WHAT IS BEING ASKED: Update the lines below by replacing "advertising board" with "billboard", leaving everything else unchanged, and omit the pictures from your answer.

Extracted records:
- - -

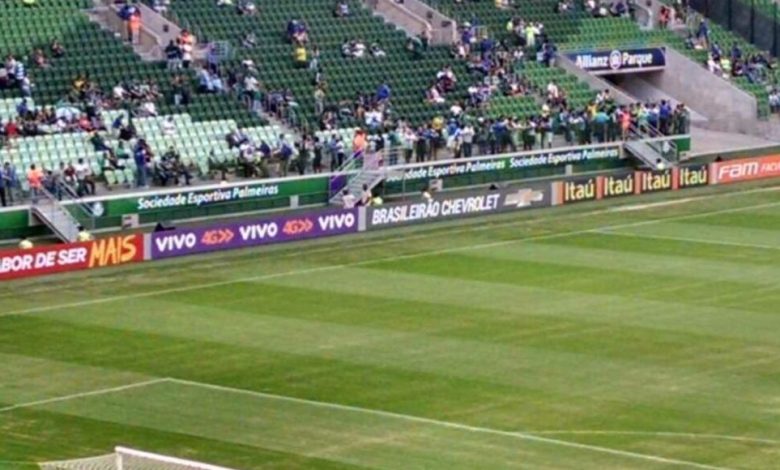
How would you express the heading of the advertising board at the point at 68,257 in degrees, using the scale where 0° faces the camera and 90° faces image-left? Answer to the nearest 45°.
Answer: approximately 315°
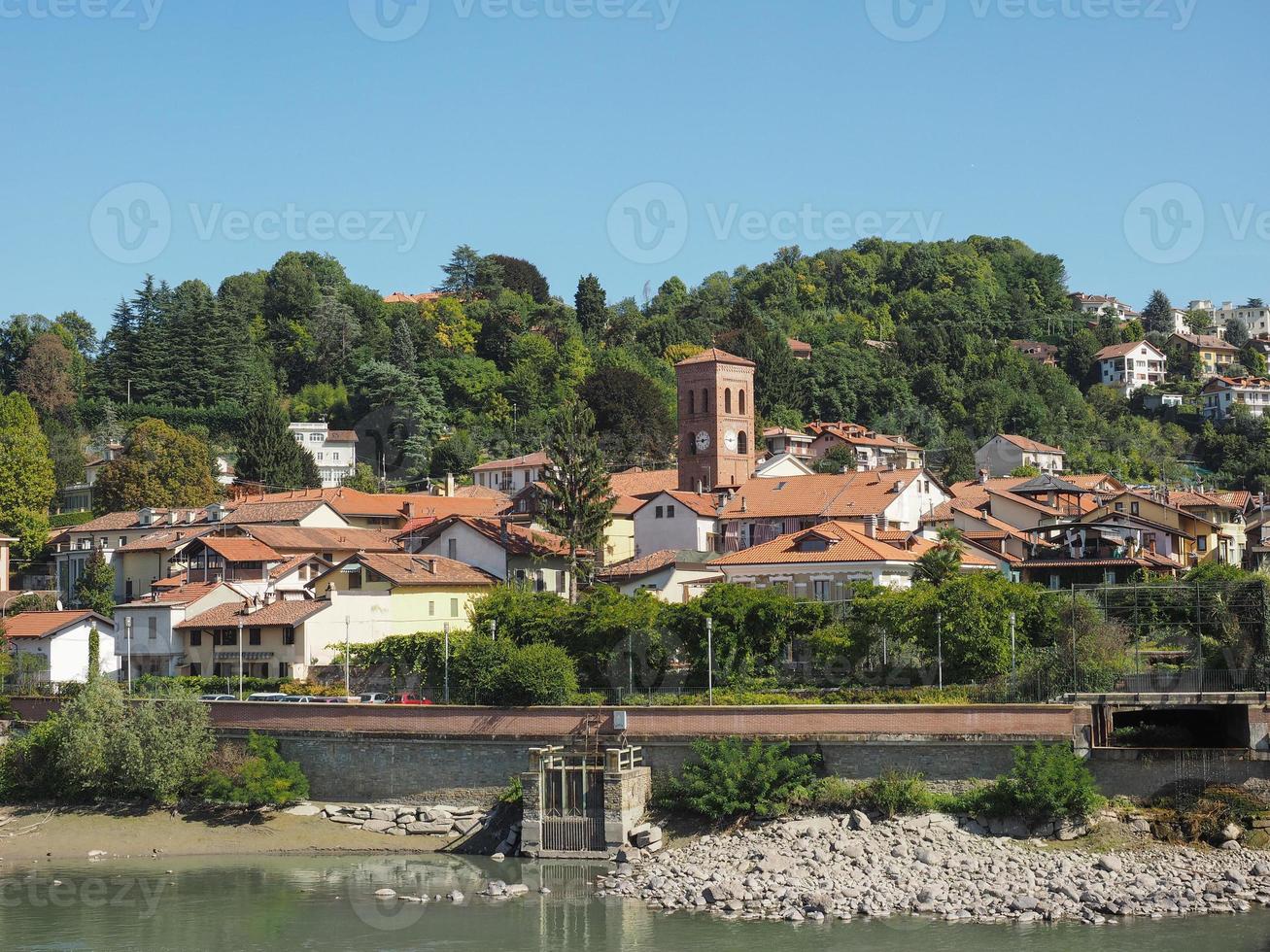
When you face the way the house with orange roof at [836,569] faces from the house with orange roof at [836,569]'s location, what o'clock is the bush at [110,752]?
The bush is roughly at 2 o'clock from the house with orange roof.

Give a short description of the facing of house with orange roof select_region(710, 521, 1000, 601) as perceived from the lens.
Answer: facing the viewer

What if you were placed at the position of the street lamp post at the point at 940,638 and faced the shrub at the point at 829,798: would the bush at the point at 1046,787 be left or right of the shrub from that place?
left

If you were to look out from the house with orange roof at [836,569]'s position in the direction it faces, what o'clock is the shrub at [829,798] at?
The shrub is roughly at 12 o'clock from the house with orange roof.

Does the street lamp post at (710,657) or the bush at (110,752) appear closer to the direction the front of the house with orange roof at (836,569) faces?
the street lamp post

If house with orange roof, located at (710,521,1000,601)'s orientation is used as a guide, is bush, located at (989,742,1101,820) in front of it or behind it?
in front

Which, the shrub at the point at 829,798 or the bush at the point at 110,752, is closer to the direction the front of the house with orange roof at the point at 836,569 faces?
the shrub

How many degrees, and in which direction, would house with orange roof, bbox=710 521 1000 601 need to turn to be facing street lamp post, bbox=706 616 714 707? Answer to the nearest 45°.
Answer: approximately 45° to its right

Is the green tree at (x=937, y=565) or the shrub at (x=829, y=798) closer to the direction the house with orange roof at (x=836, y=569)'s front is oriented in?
the shrub

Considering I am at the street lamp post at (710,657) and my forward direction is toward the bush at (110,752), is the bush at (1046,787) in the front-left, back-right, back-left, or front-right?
back-left

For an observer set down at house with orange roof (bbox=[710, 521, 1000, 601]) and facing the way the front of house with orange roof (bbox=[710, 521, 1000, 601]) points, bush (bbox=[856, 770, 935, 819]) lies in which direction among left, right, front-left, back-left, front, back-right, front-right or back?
front

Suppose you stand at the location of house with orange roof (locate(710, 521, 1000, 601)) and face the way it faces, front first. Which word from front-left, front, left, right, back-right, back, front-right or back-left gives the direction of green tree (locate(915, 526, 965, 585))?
front-left

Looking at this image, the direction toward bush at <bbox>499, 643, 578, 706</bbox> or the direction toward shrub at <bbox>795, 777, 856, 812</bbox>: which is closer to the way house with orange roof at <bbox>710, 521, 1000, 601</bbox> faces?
the shrub

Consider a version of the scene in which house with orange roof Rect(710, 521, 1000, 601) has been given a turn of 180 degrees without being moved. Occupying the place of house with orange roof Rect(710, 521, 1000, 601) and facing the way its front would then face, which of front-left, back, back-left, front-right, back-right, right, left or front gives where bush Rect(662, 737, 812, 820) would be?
back
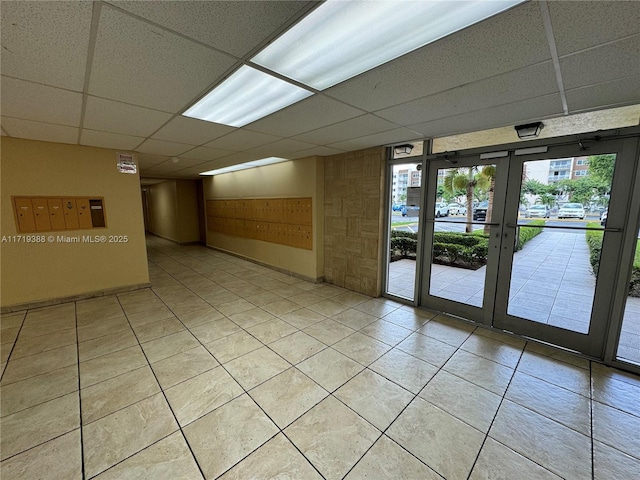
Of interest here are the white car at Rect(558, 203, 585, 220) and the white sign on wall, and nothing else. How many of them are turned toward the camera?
2

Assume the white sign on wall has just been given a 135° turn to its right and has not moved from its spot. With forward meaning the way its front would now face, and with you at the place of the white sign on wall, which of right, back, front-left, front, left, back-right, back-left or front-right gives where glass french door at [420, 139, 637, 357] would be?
back

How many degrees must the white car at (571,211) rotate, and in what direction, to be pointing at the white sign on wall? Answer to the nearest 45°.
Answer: approximately 45° to its right

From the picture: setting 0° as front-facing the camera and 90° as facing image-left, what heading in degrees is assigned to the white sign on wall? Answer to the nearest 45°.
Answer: approximately 0°

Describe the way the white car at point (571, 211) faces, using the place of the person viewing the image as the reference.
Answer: facing the viewer

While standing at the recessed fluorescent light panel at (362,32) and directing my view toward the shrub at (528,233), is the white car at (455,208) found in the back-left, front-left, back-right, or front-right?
front-left

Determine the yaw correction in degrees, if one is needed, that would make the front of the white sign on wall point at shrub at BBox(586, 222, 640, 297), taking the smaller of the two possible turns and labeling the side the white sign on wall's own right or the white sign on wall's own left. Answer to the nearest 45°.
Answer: approximately 45° to the white sign on wall's own left

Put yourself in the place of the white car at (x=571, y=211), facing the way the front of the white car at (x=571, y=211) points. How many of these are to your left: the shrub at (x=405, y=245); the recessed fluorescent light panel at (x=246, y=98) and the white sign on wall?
0

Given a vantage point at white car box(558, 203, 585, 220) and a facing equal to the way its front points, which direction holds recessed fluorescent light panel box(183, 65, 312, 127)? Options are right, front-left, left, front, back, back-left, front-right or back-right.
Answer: front-right

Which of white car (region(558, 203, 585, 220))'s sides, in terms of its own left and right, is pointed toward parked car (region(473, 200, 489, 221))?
right
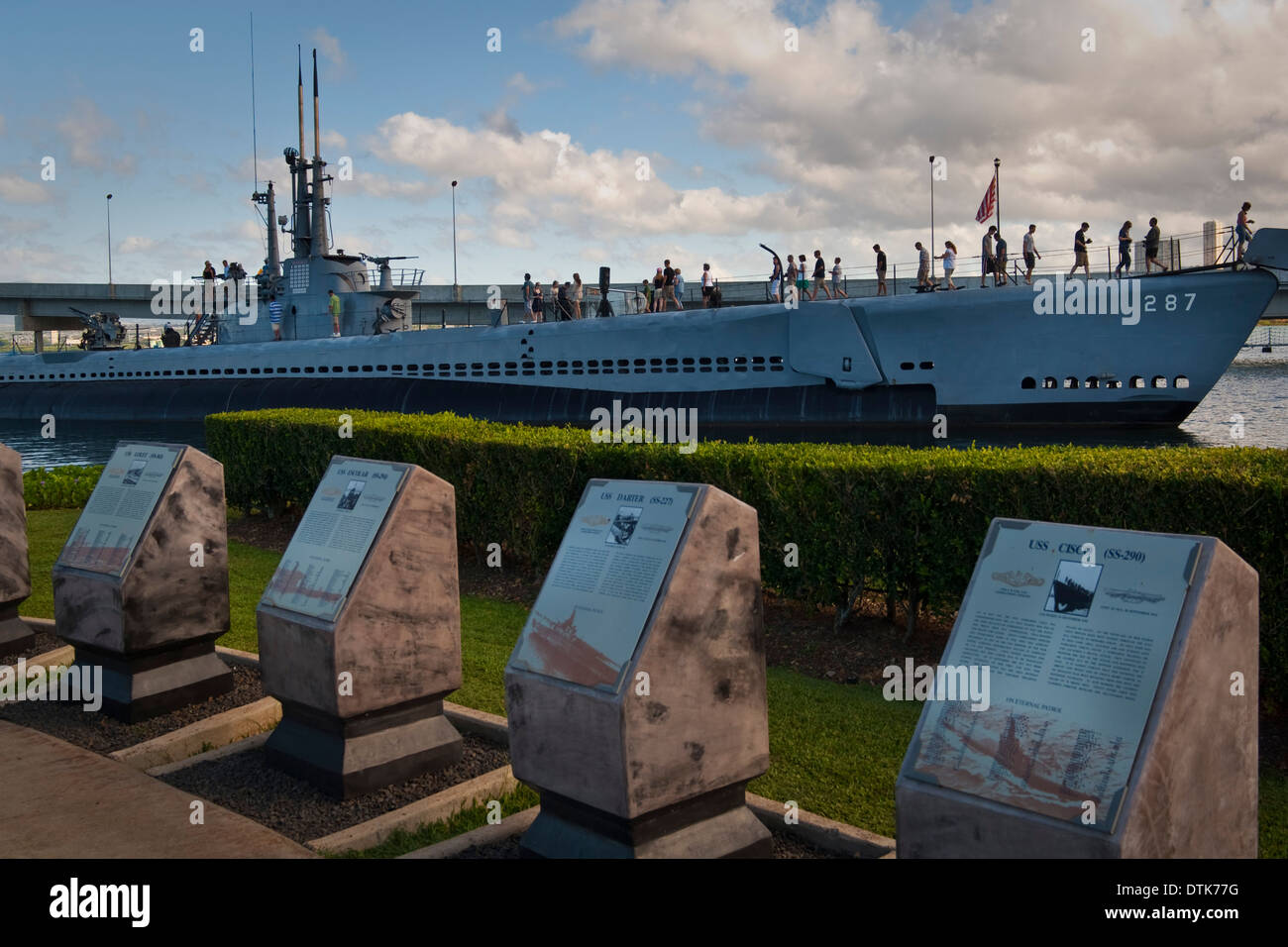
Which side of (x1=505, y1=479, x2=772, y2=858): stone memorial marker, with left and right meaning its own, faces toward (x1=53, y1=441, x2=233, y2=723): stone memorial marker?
right

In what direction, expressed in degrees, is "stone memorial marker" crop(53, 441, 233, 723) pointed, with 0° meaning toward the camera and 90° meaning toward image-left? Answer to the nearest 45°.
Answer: approximately 45°

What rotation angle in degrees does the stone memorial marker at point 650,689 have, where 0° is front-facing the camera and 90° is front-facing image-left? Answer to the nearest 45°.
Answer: approximately 45°

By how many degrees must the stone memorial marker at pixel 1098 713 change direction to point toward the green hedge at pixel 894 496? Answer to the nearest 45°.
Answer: approximately 135° to its right

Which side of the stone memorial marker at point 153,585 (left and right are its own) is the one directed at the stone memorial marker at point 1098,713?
left

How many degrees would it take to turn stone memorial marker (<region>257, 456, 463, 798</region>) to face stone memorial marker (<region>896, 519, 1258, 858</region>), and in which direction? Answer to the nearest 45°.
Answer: approximately 90° to its left

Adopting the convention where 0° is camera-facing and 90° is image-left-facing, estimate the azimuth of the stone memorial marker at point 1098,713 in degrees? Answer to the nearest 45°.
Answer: approximately 45°

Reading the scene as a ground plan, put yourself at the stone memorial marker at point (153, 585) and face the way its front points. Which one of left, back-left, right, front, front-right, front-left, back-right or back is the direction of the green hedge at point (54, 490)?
back-right

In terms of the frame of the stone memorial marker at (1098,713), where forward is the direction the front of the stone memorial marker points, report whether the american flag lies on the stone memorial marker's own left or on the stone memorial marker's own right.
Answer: on the stone memorial marker's own right

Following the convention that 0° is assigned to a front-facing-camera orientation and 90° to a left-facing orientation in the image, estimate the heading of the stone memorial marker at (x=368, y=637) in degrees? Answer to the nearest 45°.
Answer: approximately 45°

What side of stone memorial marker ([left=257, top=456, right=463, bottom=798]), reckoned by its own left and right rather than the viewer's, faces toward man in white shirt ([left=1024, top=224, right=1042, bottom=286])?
back
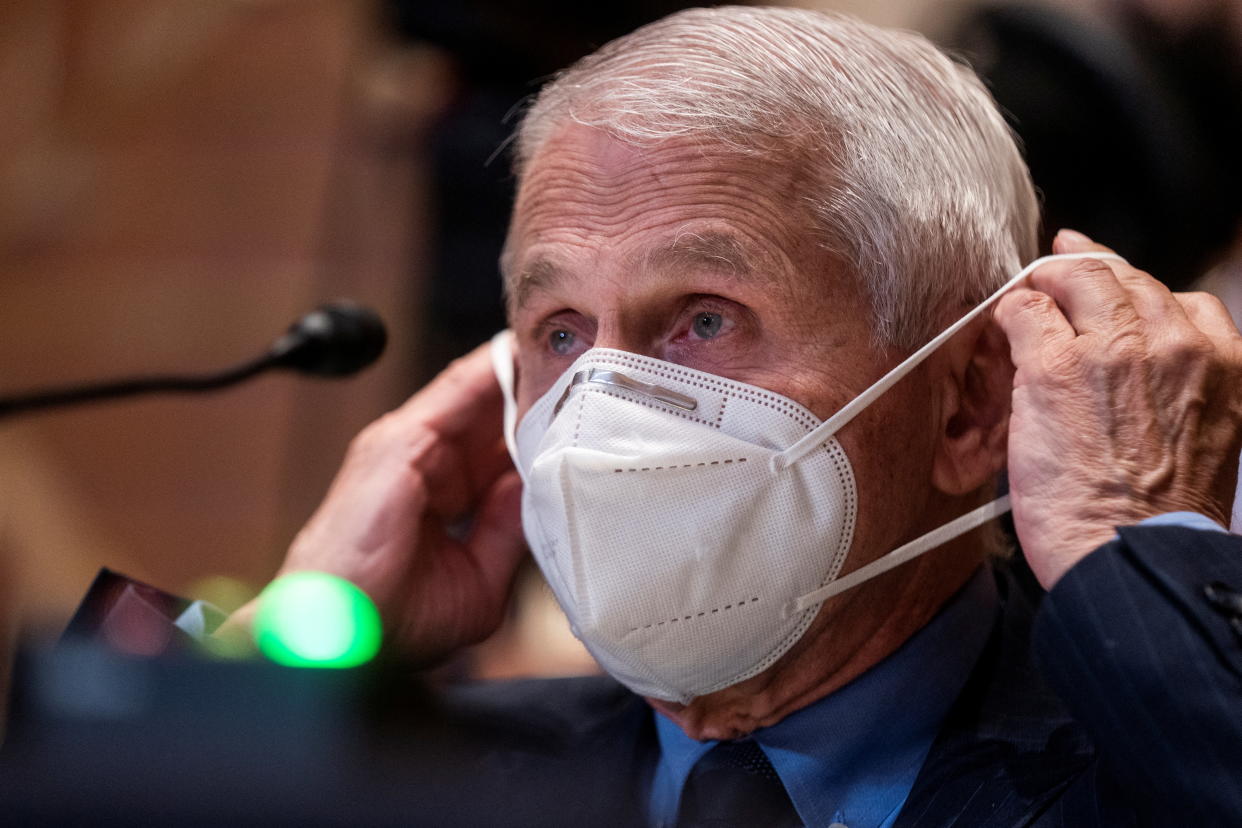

- - -

RESPONSE TO THIS EXERCISE:
How would you express the heading of the billboard at the point at 68,257 in degrees, using the scale where 0° faces the camera and 90° faces image-left? Answer to the nearest 45°.
Answer: approximately 315°
When you face the way the house with orange roof at [836,569] faces from the house with orange roof at [836,569]'s location, what o'clock is the bush at [110,752]?
The bush is roughly at 2 o'clock from the house with orange roof.

Give a short description of the facing of house with orange roof select_region(710, 521, 1000, 601) as perceived from the lens.
Answer: facing the viewer

What if you were placed at the position of the street lamp post at the point at 940,638 and faced the shrub at the point at 829,798: would the bush at the point at 1046,787 be left or right of the shrub from that place?
left

If you were to look out from the house with orange roof at [836,569]'s position in the direction it faces, what o'clock is the shrub at [829,798] at?
The shrub is roughly at 12 o'clock from the house with orange roof.

Does the street lamp post at (710,657) or the bush at (110,752) appear closer to the direction the front of the house with orange roof at (836,569) faces?
the street lamp post

If house with orange roof, located at (710,521,1000,601)'s orientation is used as a guide, is bush, located at (989,742,1101,820) in front of it or behind it?
in front

Which, the shrub at the point at 829,798 or the bush at the point at 110,752, is closer to the direction the front of the house with orange roof at the point at 836,569 faces?
the shrub

How many degrees, and in which direction, would house with orange roof, bbox=710 521 1000 601 need to turn to be facing street lamp post, bbox=706 616 714 707? Answer to the nearest 45°.
Answer: approximately 45° to its right

Is the green tree at (x=937, y=565) or the shrub at (x=829, y=798) closer to the direction the house with orange roof at (x=836, y=569)'s front is oriented in?
the shrub

Considering I am at the street lamp post at (710,657) and my forward direction is toward the bush at (110,752), is the bush at (1046,787) in the front-left, back-right, back-left, or front-right?
back-left

For an observer set down at house with orange roof (bbox=[710, 521, 1000, 601]) and facing the way the front of house with orange roof (bbox=[710, 521, 1000, 601]) points, bush (bbox=[856, 770, 935, 819]) lies in which direction among left, right, front-left, back-left, front, back-right, front-right or back?
front

Suppose you stand at the location of house with orange roof (locate(710, 521, 1000, 601)) and face the way it faces, front first. Which word from front-left, front, left, right, back-right, back, front-right or back-left gives the direction of green tree (locate(915, 526, 965, 585))?
front-left

Looking at this image, the direction toward bush at <bbox>499, 643, 578, 706</bbox> or the direction toward shrub at <bbox>795, 777, 856, 812</bbox>: which is closer to the way house with orange roof at <bbox>710, 521, 1000, 601</bbox> faces?
the shrub

Consider a version of the scene in which house with orange roof Rect(710, 521, 1000, 601) has been given a turn of 180 degrees without being moved. Occupying the place of house with orange roof Rect(710, 521, 1000, 601) and facing the way its front would then face, which of front-left, back, back-left, front-right, back-right, right, left or front gives where bush Rect(662, 737, 812, 820) would be?
back
Of interest here are the white car at Rect(558, 203, 585, 220) and the white sign on wall, and nothing else. How many of them are turned toward the camera?
2

Assume the white sign on wall has just been given a 135° turn to its right and has not moved from its spot. With forward meaning the way its front would now face, and with you at the place of the white sign on wall, which of right, back, front-left, front, left, back-right, back-left or front-right gives where glass french door at [420, 139, 637, 357] would be?
back

How many degrees must the white car at (571,211) rotate, and in what direction, to be pointing at the white sign on wall? Answer to the nearest 45°.
Answer: approximately 45° to its right

From the picture: setting 0° as front-facing the camera and 90° as facing image-left, what heading in degrees is assigned to the white sign on wall? Answer to the nearest 45°.
Answer: approximately 0°

Describe the way the white car at point (571, 211) faces, using the place of the person viewing the image as the reference.
Answer: facing the viewer

While standing at the recessed fluorescent light panel at (362,32) and directing my view toward the shrub at (528,233), is the white car at (455,208) found in the back-left, front-left, back-right, or front-right?
front-left

Determine the yaw correction in degrees, if one is needed, that would make the front of the white sign on wall point at shrub at BBox(586, 222, 640, 297), taking the smaller of the two possible turns and labeling the side the white sign on wall's own right or the white sign on wall's own left. Answer to the nearest 45°.
Answer: approximately 45° to the white sign on wall's own left

Put yourself in the place of the white car at (x=571, y=211), facing the way the front of the white car at (x=571, y=211) points. How many of these are to your left: the shrub at (x=405, y=245); the recessed fluorescent light panel at (x=246, y=98) and the white sign on wall?
0

Given a vantage point at white car box(558, 203, 585, 220) and a facing equal to the way its front points, which direction holds recessed fluorescent light panel box(183, 65, 312, 127)? Options are right, front-left, left, front, back, back-left, front-right or back-right.
Answer: front-right

Which of white car (region(558, 203, 585, 220))'s sides, in terms of its own left and right, is pointed toward parked car (region(473, 200, 489, 221))?
right
Which side of (x1=505, y1=479, x2=772, y2=858): stone memorial marker, with left and right meaning its own, faces toward (x1=53, y1=441, x2=233, y2=723): stone memorial marker?
right

In what direction, expressed in degrees, is "stone memorial marker" crop(53, 441, 233, 723) pointed, with 0° meaning toward the camera and 90° meaning toward image-left? Answer to the nearest 45°.
Answer: approximately 45°

What rotation angle in degrees does the stone memorial marker at point 650,689 have, where 0° is front-facing the camera and 90° is front-facing image-left? Answer to the nearest 45°.
Answer: approximately 45°

By how many degrees must the stone memorial marker at pixel 1098 713 change direction to point toward the green hedge at pixel 894 496? Answer to the nearest 45°.
Answer: approximately 135° to its right

Which side of the stone memorial marker at point 153,585 (left and right are its own) is the one directed at the stone memorial marker at point 1098,713?
left

How many degrees would it take to turn stone memorial marker (<region>257, 456, 463, 798</region>) to face stone memorial marker (<region>896, 519, 1258, 858</region>), and in which direction? Answer to the nearest 45°.
Answer: approximately 90° to its left

Adopting the convention where 0° is camera-facing and 90° is image-left-facing, estimate the azimuth of the stone memorial marker at point 1098,713 in degrees? Answer to the nearest 45°.
Answer: approximately 45°

Reading the scene as a ground plan, put yourself at the stone memorial marker at point (153, 585) and face the way its front points. Which one of left, back-left, right, front, front-right, front-left, back-right or back is the direction of the green hedge at point (54, 490)?
back-right

In terms of the frame of the stone memorial marker at (1098,713), where forward is the direction the front of the stone memorial marker points, report whether the american flag lies on the stone memorial marker's own left or on the stone memorial marker's own right.
Answer: on the stone memorial marker's own right

Following the convention that 0° is assigned to a front-facing-camera orientation and 90° to a left-facing orientation in the image, estimate the heading of the stone memorial marker at (x=368, y=637) in degrees? Answer to the nearest 45°.
Answer: approximately 45°

What side of stone memorial marker ([left=257, top=456, right=463, bottom=798]), reckoned by its own left and right rather than the viewer's, faces toward man in white shirt ([left=1024, top=224, right=1042, bottom=286])?
back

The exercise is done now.